> [WHAT THE TASK REQUIRES]:
Update the lines below by replacing "bbox" with "bounding box" wherever it appears, changing nothing else, and leave the pictures out of your answer.

> [RECORDS SUPPLIED]:
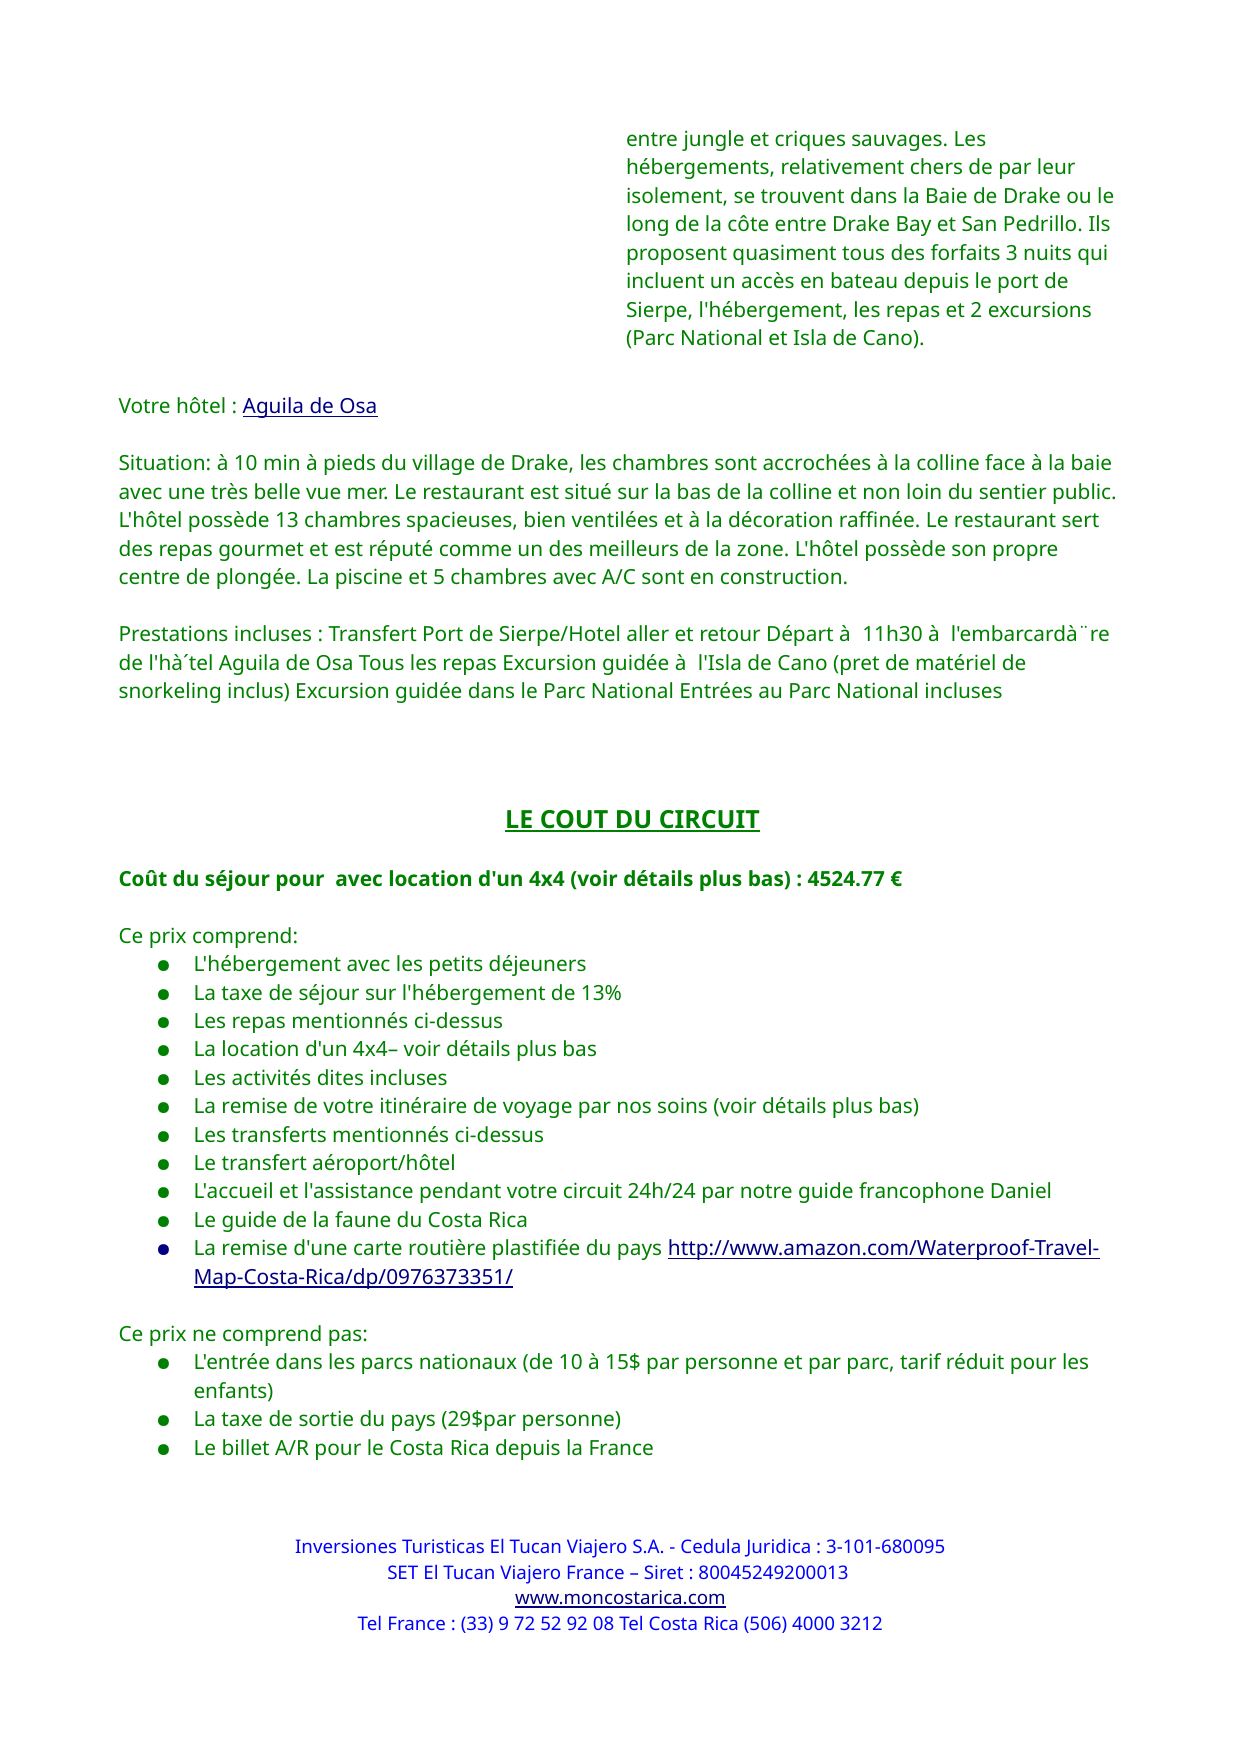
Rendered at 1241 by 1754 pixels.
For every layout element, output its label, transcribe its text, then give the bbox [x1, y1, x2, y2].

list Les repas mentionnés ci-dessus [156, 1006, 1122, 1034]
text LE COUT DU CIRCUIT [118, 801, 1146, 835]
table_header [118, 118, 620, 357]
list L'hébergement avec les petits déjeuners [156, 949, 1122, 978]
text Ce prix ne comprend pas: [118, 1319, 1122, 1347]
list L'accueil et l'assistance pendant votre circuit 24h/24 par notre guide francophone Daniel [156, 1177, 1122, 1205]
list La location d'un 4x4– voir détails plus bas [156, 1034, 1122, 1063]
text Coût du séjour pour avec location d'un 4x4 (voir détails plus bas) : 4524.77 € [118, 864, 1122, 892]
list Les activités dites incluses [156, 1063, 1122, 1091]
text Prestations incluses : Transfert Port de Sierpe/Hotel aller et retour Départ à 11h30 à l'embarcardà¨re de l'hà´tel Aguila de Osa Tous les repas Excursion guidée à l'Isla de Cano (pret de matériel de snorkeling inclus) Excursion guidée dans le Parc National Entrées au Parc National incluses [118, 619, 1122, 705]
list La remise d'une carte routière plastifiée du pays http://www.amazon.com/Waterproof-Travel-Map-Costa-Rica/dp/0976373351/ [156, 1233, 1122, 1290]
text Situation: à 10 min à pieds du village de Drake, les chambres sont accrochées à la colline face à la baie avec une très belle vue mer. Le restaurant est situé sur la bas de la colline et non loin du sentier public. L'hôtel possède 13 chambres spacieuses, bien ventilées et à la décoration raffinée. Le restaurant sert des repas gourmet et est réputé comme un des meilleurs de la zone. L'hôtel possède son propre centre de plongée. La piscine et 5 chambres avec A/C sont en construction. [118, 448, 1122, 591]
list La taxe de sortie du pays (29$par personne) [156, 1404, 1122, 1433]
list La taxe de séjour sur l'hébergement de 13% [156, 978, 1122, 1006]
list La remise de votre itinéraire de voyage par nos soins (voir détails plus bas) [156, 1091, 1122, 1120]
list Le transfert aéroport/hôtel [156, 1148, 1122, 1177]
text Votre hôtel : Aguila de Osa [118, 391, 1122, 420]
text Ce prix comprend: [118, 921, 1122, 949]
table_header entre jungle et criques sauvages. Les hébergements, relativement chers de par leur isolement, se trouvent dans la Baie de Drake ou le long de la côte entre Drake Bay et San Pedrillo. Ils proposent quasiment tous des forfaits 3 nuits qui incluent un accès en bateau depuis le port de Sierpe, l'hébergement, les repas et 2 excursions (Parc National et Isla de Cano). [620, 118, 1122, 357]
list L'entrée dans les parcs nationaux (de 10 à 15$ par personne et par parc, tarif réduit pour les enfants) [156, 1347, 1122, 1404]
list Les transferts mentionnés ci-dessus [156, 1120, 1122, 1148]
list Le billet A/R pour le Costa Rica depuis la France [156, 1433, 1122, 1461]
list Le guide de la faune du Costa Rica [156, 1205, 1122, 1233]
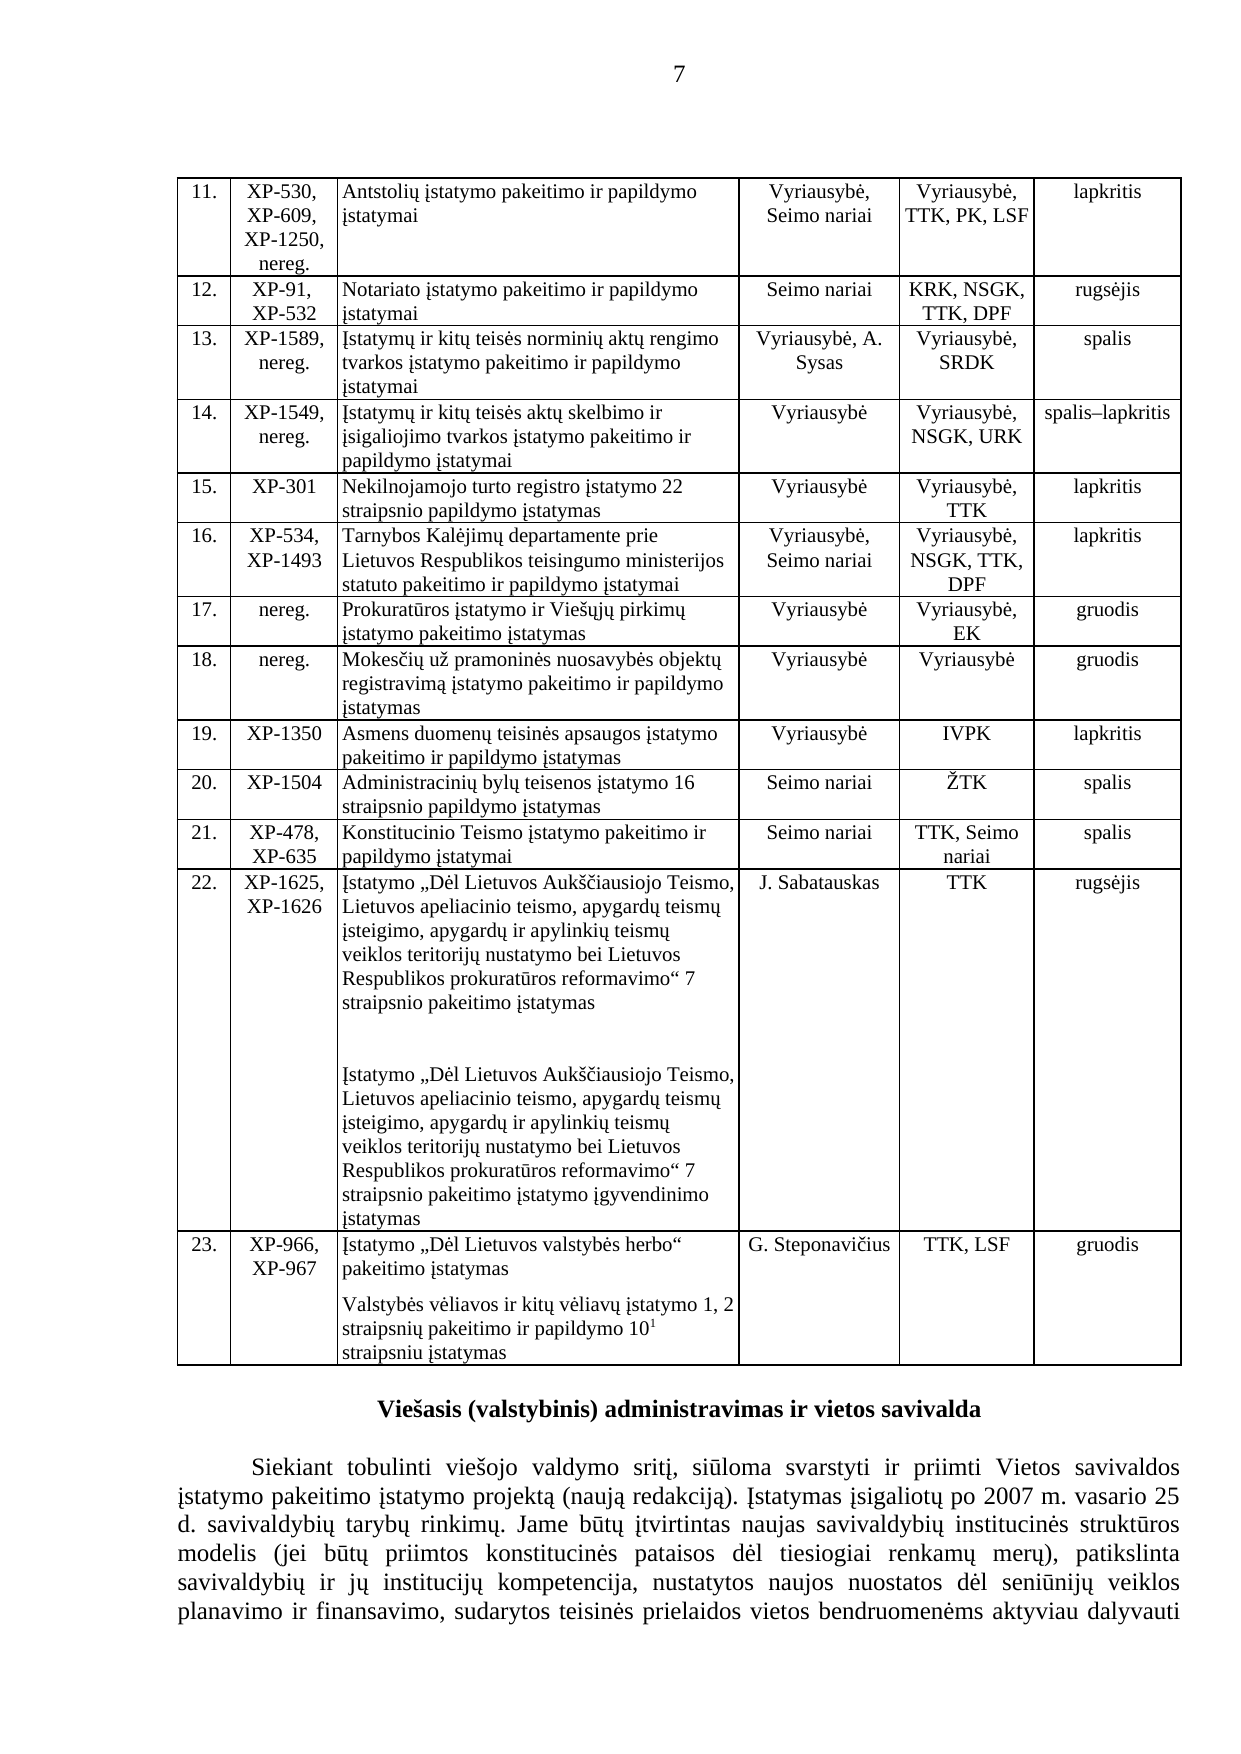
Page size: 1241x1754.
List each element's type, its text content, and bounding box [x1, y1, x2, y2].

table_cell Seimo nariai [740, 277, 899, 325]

> [TASK ANSWER]:
Rendered at 1241 by 1754 pixels.
For every layout element, output its label, transcribe its text, then give the bounding box [x1, y1, x2, y2].

list Les repas mentionnés ci-dessus [156, 1006, 1122, 1034]
text LE COUT DU CIRCUIT [118, 801, 1146, 835]
table_header [118, 118, 620, 357]
list L'hébergement avec les petits déjeuners [156, 949, 1122, 978]
text Ce prix ne comprend pas: [118, 1319, 1122, 1347]
list L'accueil et l'assistance pendant votre circuit 24h/24 par notre guide francophone Daniel [156, 1177, 1122, 1205]
list La location d'un 4x4– voir détails plus bas [156, 1034, 1122, 1063]
text Coût du séjour pour avec location d'un 4x4 (voir détails plus bas) : 4524.77 € [118, 864, 1122, 892]
list Les activités dites incluses [156, 1063, 1122, 1091]
text Prestations incluses : Transfert Port de Sierpe/Hotel aller et retour Départ à 11h30 à l'embarcardà¨re de l'hà´tel Aguila de Osa Tous les repas Excursion guidée à l'Isla de Cano (pret de matériel de snorkeling inclus) Excursion guidée dans le Parc National Entrées au Parc National incluses [118, 619, 1122, 705]
list La remise d'une carte routière plastifiée du pays http://www.amazon.com/Waterproof-Travel-Map-Costa-Rica/dp/0976373351/ [156, 1233, 1122, 1290]
text Situation: à 10 min à pieds du village de Drake, les chambres sont accrochées à la colline face à la baie avec une très belle vue mer. Le restaurant est situé sur la bas de la colline et non loin du sentier public. L'hôtel possède 13 chambres spacieuses, bien ventilées et à la décoration raffinée. Le restaurant sert des repas gourmet et est réputé comme un des meilleurs de la zone. L'hôtel possède son propre centre de plongée. La piscine et 5 chambres avec A/C sont en construction. [118, 448, 1122, 591]
list La taxe de sortie du pays (29$par personne) [156, 1404, 1122, 1433]
list La taxe de séjour sur l'hébergement de 13% [156, 978, 1122, 1006]
list La remise de votre itinéraire de voyage par nos soins (voir détails plus bas) [156, 1091, 1122, 1120]
list Le transfert aéroport/hôtel [156, 1148, 1122, 1177]
text Votre hôtel : Aguila de Osa [118, 391, 1122, 420]
text Ce prix comprend: [118, 921, 1122, 949]
table_header entre jungle et criques sauvages. Les hébergements, relativement chers de par leur isolement, se trouvent dans la Baie de Drake ou le long de la côte entre Drake Bay et San Pedrillo. Ils proposent quasiment tous des forfaits 3 nuits qui incluent un accès en bateau depuis le port de Sierpe, l'hébergement, les repas et 2 excursions (Parc National et Isla de Cano). [620, 118, 1122, 357]
list L'entrée dans les parcs nationaux (de 10 à 15$ par personne et par parc, tarif réduit pour les enfants) [156, 1347, 1122, 1404]
list Les transferts mentionnés ci-dessus [156, 1120, 1122, 1148]
list Le billet A/R pour le Costa Rica depuis la France [156, 1433, 1122, 1461]
list Le guide de la faune du Costa Rica [156, 1205, 1122, 1233]
Page size: 1241x1754.
List each element's type, its text content, and bounding box [x1, y1, x2, y2].

table_cell Seimo nariai [740, 277, 899, 325]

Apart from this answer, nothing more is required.